▶ [Aim of the exercise]: Can you lay out the material below as a JSON list of strings, one per line, with blank lines left out, running from the start of the material through the line containing "scientific name: Phylloxera caryaevenae"?

Dataset records:
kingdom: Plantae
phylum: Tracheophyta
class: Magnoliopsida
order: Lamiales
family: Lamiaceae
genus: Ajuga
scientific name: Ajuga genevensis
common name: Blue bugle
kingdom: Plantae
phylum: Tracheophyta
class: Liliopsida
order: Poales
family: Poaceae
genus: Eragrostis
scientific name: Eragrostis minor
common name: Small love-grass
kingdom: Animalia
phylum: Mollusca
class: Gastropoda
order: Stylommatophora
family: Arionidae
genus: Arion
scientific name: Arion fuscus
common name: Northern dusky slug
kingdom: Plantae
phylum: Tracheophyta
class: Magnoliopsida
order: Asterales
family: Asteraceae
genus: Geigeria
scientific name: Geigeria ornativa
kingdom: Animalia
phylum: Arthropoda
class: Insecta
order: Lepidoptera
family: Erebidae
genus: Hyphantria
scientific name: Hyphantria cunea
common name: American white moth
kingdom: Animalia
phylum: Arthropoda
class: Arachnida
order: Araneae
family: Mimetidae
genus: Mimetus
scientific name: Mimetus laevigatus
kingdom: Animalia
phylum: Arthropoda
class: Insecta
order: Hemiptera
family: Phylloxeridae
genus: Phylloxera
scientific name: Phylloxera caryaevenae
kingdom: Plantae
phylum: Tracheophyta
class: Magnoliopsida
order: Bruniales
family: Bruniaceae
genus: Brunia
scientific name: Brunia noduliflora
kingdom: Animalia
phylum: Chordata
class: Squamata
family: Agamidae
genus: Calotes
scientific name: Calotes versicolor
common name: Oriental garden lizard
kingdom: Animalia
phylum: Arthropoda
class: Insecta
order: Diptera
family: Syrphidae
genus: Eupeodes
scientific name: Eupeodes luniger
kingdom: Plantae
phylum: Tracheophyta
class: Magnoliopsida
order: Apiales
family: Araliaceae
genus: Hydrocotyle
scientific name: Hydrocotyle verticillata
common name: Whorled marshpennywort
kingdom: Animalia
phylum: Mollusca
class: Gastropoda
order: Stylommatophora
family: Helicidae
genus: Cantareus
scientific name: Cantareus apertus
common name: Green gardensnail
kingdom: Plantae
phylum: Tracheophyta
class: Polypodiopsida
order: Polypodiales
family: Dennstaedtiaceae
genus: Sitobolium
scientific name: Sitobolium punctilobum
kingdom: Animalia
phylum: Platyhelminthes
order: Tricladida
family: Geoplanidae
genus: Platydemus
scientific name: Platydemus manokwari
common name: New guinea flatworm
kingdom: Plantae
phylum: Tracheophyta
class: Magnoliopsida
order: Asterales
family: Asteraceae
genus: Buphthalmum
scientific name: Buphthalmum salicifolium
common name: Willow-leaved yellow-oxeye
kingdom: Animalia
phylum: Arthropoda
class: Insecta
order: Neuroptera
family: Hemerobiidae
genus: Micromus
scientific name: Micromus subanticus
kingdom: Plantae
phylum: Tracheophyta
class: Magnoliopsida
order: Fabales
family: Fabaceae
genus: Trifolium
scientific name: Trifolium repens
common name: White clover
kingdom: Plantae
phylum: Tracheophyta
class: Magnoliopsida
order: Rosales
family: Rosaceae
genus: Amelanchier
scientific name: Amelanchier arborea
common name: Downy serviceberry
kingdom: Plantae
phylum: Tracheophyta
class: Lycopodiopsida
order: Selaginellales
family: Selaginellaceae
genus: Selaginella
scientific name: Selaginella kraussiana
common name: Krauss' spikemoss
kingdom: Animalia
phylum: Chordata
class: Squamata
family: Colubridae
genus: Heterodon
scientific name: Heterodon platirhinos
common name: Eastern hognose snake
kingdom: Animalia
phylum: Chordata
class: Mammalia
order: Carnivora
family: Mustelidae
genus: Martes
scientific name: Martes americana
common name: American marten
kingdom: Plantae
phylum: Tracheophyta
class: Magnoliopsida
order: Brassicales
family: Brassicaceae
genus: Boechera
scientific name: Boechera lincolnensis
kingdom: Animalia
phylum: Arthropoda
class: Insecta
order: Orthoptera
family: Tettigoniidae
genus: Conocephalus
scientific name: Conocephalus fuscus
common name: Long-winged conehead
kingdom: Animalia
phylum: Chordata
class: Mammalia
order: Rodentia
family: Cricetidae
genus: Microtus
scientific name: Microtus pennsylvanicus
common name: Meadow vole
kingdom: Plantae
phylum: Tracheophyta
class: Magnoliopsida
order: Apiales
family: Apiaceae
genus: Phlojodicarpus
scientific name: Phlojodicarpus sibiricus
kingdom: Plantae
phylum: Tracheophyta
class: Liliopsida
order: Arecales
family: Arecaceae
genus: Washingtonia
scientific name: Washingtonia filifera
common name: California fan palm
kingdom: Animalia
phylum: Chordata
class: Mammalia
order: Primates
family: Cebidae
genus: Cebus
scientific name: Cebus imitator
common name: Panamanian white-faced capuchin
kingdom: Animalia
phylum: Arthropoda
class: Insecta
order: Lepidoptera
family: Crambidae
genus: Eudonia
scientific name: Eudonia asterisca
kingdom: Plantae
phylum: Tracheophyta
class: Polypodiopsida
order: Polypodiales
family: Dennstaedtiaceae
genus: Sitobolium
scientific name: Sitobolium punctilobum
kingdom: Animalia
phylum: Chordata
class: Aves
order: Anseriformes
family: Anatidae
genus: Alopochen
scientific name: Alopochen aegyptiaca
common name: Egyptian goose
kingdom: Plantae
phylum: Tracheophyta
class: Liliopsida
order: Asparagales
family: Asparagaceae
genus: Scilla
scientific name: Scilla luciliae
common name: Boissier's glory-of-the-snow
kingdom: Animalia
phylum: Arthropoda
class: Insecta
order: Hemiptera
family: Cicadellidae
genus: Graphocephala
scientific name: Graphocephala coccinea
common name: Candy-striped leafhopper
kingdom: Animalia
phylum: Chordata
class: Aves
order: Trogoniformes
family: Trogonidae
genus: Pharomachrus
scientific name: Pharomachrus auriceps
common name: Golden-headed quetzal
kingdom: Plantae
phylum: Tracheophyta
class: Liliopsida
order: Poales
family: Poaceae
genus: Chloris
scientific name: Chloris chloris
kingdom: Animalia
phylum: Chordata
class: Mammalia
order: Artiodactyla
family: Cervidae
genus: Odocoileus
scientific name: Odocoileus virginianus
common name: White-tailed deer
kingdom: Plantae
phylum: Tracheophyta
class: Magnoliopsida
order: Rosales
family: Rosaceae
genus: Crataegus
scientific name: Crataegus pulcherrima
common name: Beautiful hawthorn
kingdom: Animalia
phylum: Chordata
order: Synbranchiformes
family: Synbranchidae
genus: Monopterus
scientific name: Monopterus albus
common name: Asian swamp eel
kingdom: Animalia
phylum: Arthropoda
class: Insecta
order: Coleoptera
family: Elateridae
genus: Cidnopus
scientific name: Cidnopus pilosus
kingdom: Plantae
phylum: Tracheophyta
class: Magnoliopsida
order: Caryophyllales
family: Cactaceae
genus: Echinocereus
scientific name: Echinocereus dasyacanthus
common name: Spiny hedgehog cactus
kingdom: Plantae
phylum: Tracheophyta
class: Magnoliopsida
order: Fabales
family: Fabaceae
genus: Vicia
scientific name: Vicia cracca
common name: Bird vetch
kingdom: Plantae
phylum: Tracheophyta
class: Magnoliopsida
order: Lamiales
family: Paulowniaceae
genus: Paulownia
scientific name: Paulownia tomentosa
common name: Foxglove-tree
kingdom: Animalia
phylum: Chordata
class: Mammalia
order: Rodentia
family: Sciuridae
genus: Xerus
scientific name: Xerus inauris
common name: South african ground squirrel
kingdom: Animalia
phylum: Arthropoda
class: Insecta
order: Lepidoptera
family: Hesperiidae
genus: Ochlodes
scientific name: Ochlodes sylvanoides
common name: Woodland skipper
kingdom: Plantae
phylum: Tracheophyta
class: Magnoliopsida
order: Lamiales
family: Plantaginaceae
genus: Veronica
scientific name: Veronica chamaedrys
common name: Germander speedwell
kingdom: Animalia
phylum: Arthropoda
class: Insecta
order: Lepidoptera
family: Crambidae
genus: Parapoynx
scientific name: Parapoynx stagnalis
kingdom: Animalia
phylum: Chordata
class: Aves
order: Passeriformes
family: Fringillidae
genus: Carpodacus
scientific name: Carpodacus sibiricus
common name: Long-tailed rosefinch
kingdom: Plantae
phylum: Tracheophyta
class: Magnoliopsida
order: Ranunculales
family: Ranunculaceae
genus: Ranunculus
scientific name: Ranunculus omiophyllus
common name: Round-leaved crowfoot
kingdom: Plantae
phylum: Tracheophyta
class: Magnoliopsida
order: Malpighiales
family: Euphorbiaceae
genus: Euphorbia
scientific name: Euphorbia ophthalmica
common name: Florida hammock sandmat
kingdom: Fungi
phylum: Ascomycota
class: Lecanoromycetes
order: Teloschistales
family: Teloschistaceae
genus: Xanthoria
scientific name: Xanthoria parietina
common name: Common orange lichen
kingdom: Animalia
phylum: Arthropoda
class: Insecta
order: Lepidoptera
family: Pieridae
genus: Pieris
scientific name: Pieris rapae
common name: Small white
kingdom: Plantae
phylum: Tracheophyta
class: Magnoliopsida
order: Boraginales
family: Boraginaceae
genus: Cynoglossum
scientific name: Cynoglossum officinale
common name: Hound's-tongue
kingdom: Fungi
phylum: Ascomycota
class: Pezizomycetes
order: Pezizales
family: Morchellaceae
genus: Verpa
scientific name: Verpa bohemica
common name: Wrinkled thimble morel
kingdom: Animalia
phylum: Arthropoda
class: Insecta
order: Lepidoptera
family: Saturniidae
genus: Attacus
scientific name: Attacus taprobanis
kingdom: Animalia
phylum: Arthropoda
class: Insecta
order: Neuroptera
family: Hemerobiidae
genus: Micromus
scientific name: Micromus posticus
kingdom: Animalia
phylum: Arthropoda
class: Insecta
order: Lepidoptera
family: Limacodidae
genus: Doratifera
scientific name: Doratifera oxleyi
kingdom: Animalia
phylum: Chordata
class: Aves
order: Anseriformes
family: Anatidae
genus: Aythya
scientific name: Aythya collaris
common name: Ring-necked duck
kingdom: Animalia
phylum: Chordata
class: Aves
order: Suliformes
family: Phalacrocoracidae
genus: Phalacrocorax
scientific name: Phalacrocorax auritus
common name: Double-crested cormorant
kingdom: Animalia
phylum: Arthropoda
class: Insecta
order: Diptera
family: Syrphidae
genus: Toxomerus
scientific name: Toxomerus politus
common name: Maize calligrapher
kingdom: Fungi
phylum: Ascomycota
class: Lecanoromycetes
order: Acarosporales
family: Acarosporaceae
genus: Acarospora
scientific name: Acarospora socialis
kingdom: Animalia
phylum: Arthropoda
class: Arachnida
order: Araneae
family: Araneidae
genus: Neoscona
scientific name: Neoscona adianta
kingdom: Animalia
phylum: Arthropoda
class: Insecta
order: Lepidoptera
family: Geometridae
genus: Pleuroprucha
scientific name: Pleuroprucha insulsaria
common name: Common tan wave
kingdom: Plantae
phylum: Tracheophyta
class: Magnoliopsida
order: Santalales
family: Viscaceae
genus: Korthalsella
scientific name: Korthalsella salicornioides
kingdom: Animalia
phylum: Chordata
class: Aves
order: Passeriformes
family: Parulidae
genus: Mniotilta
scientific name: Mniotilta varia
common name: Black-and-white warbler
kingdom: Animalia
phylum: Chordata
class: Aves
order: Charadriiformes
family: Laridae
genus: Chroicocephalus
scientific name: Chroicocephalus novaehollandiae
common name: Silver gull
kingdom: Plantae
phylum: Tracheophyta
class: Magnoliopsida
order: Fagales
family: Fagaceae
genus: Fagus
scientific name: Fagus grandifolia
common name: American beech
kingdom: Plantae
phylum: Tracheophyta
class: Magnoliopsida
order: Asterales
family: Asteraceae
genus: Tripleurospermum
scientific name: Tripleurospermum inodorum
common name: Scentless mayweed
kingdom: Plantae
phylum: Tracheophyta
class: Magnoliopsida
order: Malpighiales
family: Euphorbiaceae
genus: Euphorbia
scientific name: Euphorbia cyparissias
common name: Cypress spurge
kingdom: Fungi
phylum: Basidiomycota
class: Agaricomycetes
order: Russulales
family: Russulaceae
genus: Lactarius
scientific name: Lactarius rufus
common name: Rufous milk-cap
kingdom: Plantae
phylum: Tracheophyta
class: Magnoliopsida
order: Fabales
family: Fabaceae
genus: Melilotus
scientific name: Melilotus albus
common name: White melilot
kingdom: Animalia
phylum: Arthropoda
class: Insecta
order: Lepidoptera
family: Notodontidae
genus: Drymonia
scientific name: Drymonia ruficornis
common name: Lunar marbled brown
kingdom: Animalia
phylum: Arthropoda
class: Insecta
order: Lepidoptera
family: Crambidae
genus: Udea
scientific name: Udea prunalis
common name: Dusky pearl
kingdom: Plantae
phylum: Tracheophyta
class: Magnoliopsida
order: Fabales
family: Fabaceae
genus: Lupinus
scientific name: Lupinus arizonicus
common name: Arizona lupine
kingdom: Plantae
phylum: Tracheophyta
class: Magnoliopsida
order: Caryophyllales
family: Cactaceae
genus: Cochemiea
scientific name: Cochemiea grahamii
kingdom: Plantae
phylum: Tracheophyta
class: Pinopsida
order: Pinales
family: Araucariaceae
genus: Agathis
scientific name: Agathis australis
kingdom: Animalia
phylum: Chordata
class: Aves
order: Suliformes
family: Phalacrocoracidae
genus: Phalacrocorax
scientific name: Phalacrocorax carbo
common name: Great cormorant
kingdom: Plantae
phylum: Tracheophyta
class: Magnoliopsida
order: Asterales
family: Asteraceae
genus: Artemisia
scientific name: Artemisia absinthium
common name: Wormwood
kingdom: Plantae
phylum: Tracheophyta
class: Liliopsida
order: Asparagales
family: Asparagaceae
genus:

▶ [Exercise response]:
[
  "kingdom: Plantae",
  "phylum: Tracheophyta",
  "class: Magnoliopsida",
  "order: Lamiales",
  "family: Lamiaceae",
  "genus: Ajuga",
  "scientific name: Ajuga genevensis",
  "common name: Blue bugle",
  "kingdom: Plantae",
  "phylum: Tracheophyta",
  "class: Liliopsida",
  "order: Poales",
  "family: Poaceae",
  "genus: Eragrostis",
  "scientific name: Eragrostis minor",
  "common name: Small love-grass",
  "kingdom: Animalia",
  "phylum: Mollusca",
  "class: Gastropoda",
  "order: Stylommatophora",
  "family: Arionidae",
  "genus: Arion",
  "scientific name: Arion fuscus",
  "common name: Northern dusky slug",
  "kingdom: Plantae",
  "phylum: Tracheophyta",
  "class: Magnoliopsida",
  "order: Asterales",
  "family: Asteraceae",
  "genus: Geigeria",
  "scientific name: Geigeria ornativa",
  "kingdom: Animalia",
  "phylum: Arthropoda",
  "class: Insecta",
  "order: Lepidoptera",
  "family: Erebidae",
  "genus: Hyphantria",
  "scientific name: Hyphantria cunea",
  "common name: American white moth",
  "kingdom: Animalia",
  "phylum: Arthropoda",
  "class: Arachnida",
  "order: Araneae",
  "family: Mimetidae",
  "genus: Mimetus",
  "scientific name: Mimetus laevigatus",
  "kingdom: Animalia",
  "phylum: Arthropoda",
  "class: Insecta",
  "order: Hemiptera",
  "family: Phylloxeridae",
  "genus: Phylloxera",
  "scientific name: Phylloxera caryaevenae"
]